After several days of unsuccessfully trying to get Chris back, Jim asks Chris's father for his help in the matter during parent visitation day. After he and Betsy tell Chris to take Jim back, she does. Meanwhile, Jordan's father has sex with her new stepmother while the chauffeur Chauncey listens in. Not long afterward, Miss Dutchbok, who has mistaken Chauncey for Mr. Leigh-Jensen (Jordan's father), has sex with him in the back of Leigh-Jensen's car. Bubba and Betsy, looking to have another tryst, climb into the front seat and turn on the loudspeakers, ensuring that the chauffeur and Ms. Dutchbok's indiscretion is known by everyone present at the program. Upon realizing what Bubba has done, Miss Dutchbok lunges at him, eventually resulting in the car rolling out of control down a hill and going into the pool. Chris and Jim then leave for their night of romance at the hotel. After failing to have sex that night because Chris finds the hotel too kitschy, as well as getting sick from the room-service food and champagne, they have sex on the beach in the morning. Meanwhile, Bubba begins hitting on Jordan, eventually leading to Jordan paying him a midnight visit; when Betsy catches them together, she is apoplectic. The final scene shows graduation day, where the graduating girls in the first-row moon the headmistress, Miss Dutchbok.

==Cast==

- Phoebe Cates as Christine Ramsey
- Betsy Russell as Jordan Leigh-Jensen
- Matthew Modine as Jim Green
- Michael Zorek as Bubba Beauregard
- Fran Ryan as Miss Dutchbok
- Kathleen Wilhoite as Betsy Newhouse
- Ray Walston as Chauncey
- Sylvia Kristel as Ms. Regina Copoletta
- Jonathan Prince as Roy
- Kari Lizer as Rita
- Richard Stahl as Mr. Flugel
- Julie Payne as Coach Whelan
- Frank Aletter as Mr. Leigh-Jensen
- Frances Bay as Birdie Fallmouth
- Lynda Wiesmeier as Schoolgirl
- Martin Mull as Drug Store Clerk (uncredited)

==Production==
Private School was initiated in the wake of the surprise success of Private Lessons in 1981. Universal, which had licensed home video and cable TV rights to the independently produced comedy, financed Private School as a follow-up project. Though not a direct sequel to the previous film, it retained multiple parties from it, including R. Ben Efraim as producer, Dan Greenburg as screenwriter (along with his then-wife Suzanne O'Malley), and star Sylvia Kristel, who played a cameo as a new character. Don Enright, the son of Private Lessons co-producer Dan Enright, was a co-producer on the film. Private School was directed by Noel Black, who had found success in 1968 with the thriller Pretty Poison. Phoebe Cates, star of the 1982 hit Fast Times at Ridgemont High, was cast in the lead role, while Betsy Russell was second-billed. Pop star Paula Abdul, then head choreographer for the Laker Girls, received her first film credit for choreography.

==Release and reception==
Private School was released on July 29, 1983. Janet Maslin, writing for The New York Times, gave the film a negative review; she stated that the material seemed to indicate the makers' understanding of film business, as sex comedies "usually make money, no matter how sleazy or derivative they happen to be."

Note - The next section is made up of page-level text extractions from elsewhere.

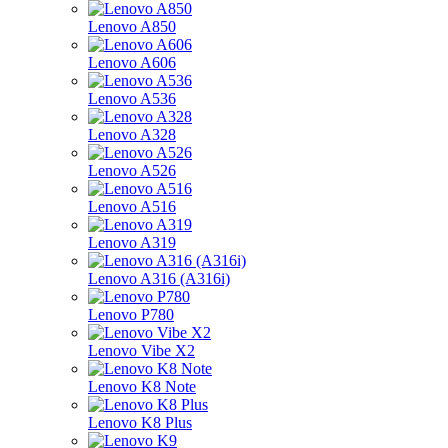
Lenovo A850
Lenovo A606
Lenovo A536
Lenovo A328
Lenovo A526
Lenovo A516
Lenovo A319
Lenovo A316 (A316i)
Lenovo P780
Lenovo Vibe X2
Lenovo K8 Note
Lenovo K8 Plus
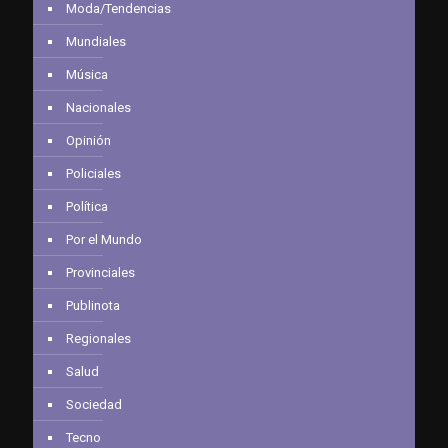
Moda/Tendencias
Mundiales
Música
Nacionales
Opinión
Policiales
Política
Por el Mundo
Provinciales
Publinota
Regionales
Salud
Sociedad
Tecno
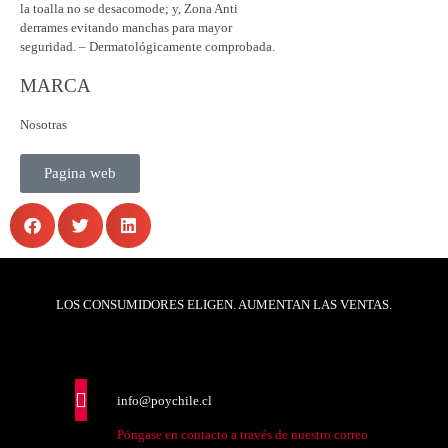
la toalla no se desacomode; y, Zona Anti
derrames evitando manchas para mayor
seguridad. – Dermatológicamente comprobada.
MARCA
Nosotras
Pagina web
LOS CONSUMIDORES ELIGEN. AUMENTAN LAS VENTAS.
info@poychile.cl
Póngase en contacto a través de nuestro correo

Roger Ebert with the Chicago Sun-Times gave the film two stars out of four, writing that the "smarmy-minded movie" was "much better than average" for teen-oriented sex comedies, but reflected a trend of "anti-woman" films in the genre. Jeremy Wheeler gave the film a mixed review for Rovi in the late 2000s, arguing that although most of the jokes "fell short," Private School was "good for a few shocks along the way."

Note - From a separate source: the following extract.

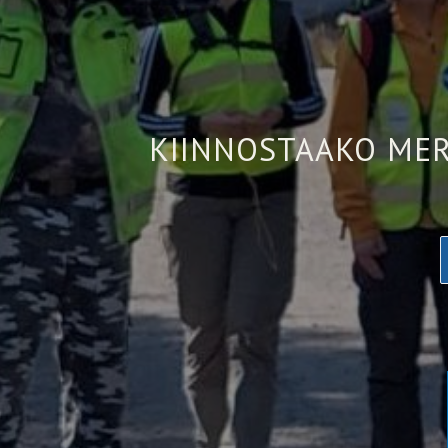
KIINNOSTAAKO MER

An alternate version of the film aired on television, with many of the scenes replaced with less explicit scenes, and deleted scenes to make up for the lost run time.

The movie was thoroughly market tested all the way through the development, production and release process. Audience surveys were used to select the story, the tone, cast the leads and pick the advertising. The film was predicted to make $30 million and grossed $14 million.